As Medeiros says, "It puts a face on the farmers and chefs in Vermont who grow, market, prepare, and cook the state's freshest foods."  Not only is it great food, she adds, "but we care about how we grow it."
Read more of her article at:
http://www.burlingtonfreepress.com


From The Midwest Book Review 
June 2008
The Cookbook Shelf
..."Dishing Up Vermont: 145 Authentic Recipes from the Green Mountain State is a compilation that unquestionably lives up to its title. Food writer and Tracey Medeiros, whose recipes have formerly appeared in "Bon Appetit", "Cooking Light", "Eating Well", and "Hampton Roads", offers easy-to-follow instructions for preparing tasty delights such as "Vermont-Style Hush Puppies", "Grilled Marinated Venison Loin", "Grilled Maple-marinated Portobello Mushrooms", "Butternut Squash Ravioli with Apples and Pears", and much more. Full-color photography and an assortment of Vermont food and eatery anecdotes round out this wonderful culinary tour de force."
Read more of her article at: 
http://midwestbookreview.com


Planet Green 
December 8, 2009
By Kelly Rossiter
Book Review:  Dishing Up Vermont 
A wonderful book on local cuisine and the people behind it
..."This is a really lovely cookbook to look at.  It is full of beautiful colour photos of the Vermont landscape and historical buildings, as well as all types of produce and finished recipes.  Medeiros tells stories about producers and restauranteurs and provides background to a number of the recipes.  Respect for the people who bring the food to your table is apparent on every page.

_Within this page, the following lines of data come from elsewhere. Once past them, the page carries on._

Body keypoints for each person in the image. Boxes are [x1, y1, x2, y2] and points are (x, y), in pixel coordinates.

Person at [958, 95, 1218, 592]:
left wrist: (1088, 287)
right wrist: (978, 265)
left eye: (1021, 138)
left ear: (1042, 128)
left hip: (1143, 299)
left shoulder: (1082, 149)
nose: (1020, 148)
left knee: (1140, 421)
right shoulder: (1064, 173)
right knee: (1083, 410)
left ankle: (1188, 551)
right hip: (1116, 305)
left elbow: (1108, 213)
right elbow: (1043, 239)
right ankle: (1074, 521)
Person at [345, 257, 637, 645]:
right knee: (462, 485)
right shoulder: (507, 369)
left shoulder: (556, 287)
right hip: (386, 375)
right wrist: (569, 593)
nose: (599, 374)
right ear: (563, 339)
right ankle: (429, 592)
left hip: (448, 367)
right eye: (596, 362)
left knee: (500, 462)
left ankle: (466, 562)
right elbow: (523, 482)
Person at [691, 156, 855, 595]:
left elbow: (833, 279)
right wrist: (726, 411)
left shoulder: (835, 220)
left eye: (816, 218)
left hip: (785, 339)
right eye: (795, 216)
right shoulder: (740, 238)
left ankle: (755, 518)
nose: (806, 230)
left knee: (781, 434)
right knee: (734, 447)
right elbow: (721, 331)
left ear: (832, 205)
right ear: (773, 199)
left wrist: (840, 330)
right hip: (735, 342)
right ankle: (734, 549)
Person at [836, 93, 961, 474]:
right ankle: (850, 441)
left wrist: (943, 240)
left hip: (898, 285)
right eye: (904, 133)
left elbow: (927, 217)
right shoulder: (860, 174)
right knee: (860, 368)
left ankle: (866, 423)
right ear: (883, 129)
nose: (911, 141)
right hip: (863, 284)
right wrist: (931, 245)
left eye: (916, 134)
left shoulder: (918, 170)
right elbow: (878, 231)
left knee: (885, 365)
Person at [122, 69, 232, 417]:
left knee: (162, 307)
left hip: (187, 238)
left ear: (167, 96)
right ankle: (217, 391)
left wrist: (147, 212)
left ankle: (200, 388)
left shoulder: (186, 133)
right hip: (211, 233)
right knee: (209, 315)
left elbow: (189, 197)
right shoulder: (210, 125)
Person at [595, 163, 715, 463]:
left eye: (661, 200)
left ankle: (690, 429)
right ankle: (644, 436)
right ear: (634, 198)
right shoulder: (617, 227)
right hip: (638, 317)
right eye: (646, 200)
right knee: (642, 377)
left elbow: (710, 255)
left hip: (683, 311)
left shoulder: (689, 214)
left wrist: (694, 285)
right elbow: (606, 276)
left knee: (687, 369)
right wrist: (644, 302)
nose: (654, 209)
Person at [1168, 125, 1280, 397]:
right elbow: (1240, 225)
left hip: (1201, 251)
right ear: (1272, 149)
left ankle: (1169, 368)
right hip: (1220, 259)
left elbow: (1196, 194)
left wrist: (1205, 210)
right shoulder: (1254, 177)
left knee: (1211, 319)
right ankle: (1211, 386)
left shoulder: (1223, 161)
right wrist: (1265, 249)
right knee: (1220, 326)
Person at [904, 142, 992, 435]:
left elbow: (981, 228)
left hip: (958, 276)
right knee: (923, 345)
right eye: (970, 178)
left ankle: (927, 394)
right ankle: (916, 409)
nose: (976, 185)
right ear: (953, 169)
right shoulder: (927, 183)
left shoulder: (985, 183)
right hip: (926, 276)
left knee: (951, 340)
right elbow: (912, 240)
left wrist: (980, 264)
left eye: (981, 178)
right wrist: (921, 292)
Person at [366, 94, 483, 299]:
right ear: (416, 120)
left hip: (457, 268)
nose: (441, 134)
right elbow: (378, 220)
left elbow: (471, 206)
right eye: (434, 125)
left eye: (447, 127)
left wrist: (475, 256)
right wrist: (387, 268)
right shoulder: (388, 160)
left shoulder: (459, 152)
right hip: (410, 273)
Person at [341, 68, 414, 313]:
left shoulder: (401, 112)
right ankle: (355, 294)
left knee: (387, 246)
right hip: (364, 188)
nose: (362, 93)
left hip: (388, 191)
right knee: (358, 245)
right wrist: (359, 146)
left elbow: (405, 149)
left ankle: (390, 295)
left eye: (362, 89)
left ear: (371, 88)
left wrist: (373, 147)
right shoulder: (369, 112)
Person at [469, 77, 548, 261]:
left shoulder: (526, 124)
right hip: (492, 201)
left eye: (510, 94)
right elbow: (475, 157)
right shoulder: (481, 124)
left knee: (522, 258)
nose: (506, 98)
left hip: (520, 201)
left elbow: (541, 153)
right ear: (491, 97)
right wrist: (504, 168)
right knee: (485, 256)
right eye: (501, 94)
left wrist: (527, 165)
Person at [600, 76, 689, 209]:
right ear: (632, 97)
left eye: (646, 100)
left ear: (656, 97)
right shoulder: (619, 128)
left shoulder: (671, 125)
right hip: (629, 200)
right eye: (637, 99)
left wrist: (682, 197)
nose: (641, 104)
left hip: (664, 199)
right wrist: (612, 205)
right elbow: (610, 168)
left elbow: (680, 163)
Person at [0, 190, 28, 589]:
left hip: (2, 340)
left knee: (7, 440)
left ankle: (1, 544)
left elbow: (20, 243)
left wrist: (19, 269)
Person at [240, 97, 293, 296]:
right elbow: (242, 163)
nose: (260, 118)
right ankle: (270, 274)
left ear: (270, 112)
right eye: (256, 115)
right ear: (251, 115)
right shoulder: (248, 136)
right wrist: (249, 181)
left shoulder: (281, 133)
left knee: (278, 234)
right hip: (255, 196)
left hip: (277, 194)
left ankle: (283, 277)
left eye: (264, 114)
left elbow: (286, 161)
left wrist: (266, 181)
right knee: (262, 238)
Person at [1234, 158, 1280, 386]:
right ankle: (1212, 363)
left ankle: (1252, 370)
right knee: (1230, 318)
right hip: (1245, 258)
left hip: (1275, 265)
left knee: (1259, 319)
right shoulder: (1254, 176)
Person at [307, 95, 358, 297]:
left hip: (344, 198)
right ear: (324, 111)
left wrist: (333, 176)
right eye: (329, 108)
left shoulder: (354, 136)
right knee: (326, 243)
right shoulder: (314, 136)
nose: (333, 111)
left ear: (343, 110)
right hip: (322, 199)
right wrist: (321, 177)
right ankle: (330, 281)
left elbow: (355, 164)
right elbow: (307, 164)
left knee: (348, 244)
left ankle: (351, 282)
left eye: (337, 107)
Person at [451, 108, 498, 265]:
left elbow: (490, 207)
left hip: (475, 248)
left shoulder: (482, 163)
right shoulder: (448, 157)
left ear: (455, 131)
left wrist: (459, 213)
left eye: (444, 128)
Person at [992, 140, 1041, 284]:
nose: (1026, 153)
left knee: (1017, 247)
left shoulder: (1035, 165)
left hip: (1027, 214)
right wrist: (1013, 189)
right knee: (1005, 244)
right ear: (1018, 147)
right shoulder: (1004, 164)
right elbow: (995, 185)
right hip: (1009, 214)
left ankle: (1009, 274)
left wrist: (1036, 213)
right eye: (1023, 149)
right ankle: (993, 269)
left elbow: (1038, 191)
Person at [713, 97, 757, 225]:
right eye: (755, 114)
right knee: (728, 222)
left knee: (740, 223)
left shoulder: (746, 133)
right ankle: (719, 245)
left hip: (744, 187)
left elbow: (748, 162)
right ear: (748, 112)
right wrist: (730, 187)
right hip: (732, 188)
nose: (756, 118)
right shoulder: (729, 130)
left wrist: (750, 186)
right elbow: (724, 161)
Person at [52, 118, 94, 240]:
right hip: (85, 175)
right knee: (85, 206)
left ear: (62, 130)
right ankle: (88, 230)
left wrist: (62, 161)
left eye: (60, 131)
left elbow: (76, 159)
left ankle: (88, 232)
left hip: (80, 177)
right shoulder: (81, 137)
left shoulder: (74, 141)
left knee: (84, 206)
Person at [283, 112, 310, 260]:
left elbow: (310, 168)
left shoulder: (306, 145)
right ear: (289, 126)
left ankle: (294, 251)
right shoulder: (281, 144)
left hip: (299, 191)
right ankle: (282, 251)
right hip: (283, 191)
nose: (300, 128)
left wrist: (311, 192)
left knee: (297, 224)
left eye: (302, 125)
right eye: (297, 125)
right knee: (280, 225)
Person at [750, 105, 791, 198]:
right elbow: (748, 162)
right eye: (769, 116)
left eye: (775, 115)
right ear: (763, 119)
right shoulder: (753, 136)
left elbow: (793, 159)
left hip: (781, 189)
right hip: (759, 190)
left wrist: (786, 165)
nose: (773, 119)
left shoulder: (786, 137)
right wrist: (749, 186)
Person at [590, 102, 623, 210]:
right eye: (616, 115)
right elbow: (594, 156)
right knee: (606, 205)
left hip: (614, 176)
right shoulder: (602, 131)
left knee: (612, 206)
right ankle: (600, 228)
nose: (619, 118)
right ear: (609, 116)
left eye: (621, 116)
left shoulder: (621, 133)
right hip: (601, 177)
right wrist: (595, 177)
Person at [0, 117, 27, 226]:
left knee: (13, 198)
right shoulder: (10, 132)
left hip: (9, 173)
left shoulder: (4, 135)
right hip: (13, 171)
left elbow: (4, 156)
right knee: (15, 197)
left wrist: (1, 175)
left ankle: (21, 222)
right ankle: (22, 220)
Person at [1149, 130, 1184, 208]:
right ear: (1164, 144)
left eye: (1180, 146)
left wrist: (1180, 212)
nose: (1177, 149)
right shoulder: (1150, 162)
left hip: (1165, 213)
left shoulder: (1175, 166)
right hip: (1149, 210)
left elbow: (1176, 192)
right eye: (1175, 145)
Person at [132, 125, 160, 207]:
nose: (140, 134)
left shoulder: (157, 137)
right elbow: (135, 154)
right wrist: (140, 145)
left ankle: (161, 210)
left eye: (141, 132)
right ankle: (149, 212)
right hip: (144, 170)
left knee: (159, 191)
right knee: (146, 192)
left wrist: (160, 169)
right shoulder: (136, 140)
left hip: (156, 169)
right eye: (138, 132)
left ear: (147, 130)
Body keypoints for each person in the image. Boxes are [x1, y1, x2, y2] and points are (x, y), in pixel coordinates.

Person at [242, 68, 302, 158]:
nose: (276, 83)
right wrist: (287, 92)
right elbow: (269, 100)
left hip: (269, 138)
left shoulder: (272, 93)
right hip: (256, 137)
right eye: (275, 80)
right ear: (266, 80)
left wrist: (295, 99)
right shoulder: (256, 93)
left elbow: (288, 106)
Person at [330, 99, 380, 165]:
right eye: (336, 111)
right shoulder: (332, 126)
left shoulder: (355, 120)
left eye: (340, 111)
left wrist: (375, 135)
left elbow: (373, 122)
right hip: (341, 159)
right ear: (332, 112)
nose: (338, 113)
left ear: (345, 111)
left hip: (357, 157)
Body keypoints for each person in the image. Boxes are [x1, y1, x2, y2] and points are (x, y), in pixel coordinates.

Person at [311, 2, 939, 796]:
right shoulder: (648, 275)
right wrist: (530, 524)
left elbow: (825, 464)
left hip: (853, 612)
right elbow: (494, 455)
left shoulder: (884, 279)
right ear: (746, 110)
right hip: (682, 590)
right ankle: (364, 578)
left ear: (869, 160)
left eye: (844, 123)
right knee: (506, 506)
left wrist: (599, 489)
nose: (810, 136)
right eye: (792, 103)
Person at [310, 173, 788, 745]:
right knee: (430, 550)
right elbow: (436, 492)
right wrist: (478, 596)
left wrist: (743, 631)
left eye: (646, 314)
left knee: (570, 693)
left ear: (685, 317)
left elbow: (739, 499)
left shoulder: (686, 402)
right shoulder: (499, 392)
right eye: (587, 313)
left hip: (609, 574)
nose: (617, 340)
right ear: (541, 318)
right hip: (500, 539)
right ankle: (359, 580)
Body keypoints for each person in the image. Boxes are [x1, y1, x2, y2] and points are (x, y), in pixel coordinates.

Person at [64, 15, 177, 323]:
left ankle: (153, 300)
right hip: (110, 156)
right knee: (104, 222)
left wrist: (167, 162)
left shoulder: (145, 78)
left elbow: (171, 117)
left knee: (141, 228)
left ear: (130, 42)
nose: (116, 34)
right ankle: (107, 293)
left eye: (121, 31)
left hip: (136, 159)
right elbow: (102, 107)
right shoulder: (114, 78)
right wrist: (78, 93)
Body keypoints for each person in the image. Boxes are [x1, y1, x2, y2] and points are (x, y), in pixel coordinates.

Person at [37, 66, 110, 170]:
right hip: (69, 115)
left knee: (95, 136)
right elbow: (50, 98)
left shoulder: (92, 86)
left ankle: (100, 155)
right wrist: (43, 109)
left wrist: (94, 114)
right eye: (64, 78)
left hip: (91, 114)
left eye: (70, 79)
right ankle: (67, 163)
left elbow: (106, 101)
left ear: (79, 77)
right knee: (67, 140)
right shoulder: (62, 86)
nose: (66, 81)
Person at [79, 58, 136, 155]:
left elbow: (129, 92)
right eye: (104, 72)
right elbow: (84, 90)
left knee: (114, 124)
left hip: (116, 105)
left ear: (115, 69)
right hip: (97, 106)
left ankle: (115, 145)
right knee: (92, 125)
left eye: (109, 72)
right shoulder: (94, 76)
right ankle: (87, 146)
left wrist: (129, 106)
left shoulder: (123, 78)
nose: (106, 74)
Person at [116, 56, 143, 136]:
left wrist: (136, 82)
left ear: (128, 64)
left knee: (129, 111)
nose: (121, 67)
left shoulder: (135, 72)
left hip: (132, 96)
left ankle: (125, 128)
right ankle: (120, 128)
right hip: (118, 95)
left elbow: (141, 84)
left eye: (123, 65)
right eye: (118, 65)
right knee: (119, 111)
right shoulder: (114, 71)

Of course, the proof of a cook book is in the cooking, and I'm very happy to say that this book is a success in that as well.  I've tried a number of recipes, all of which I would happily make again.  They are clearly written and easy to follow, with the ingredients in bold face to the left and the instructions to the right.  Every time I open this cookbook, I see another recipe that appeals to me.  This would make a wonderful Christmas gift for the cook on your list.  So often we are enticed into buying flashy celebrity books where one or two recipes work, but most are too complicated or just don't really work and it ends up at the back of the bookshelf collecting dust.  I don't think you will have that problem with this book."